Saved entries
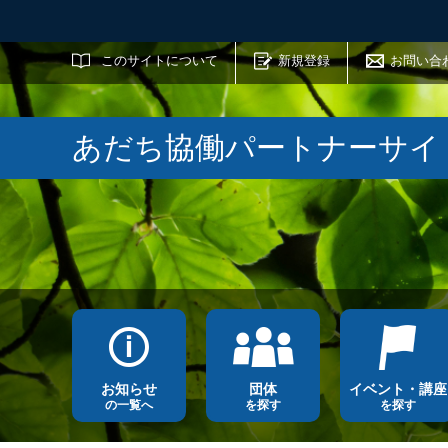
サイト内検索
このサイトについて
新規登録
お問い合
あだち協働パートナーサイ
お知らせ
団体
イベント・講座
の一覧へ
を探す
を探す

§ ABOUT THIS EXERCISE
Write out the text of the listing again, substituting "を検索" for every "を探す" and changing nothing else. Leave the pictures out.

§ WRITTEN SOLUTION
サイト内検索
このサイトについて
新規登録
お問い合
あだち協働パートナーサイ
お知らせ
団体
イベント・講座
の一覧へ
を検索
を検索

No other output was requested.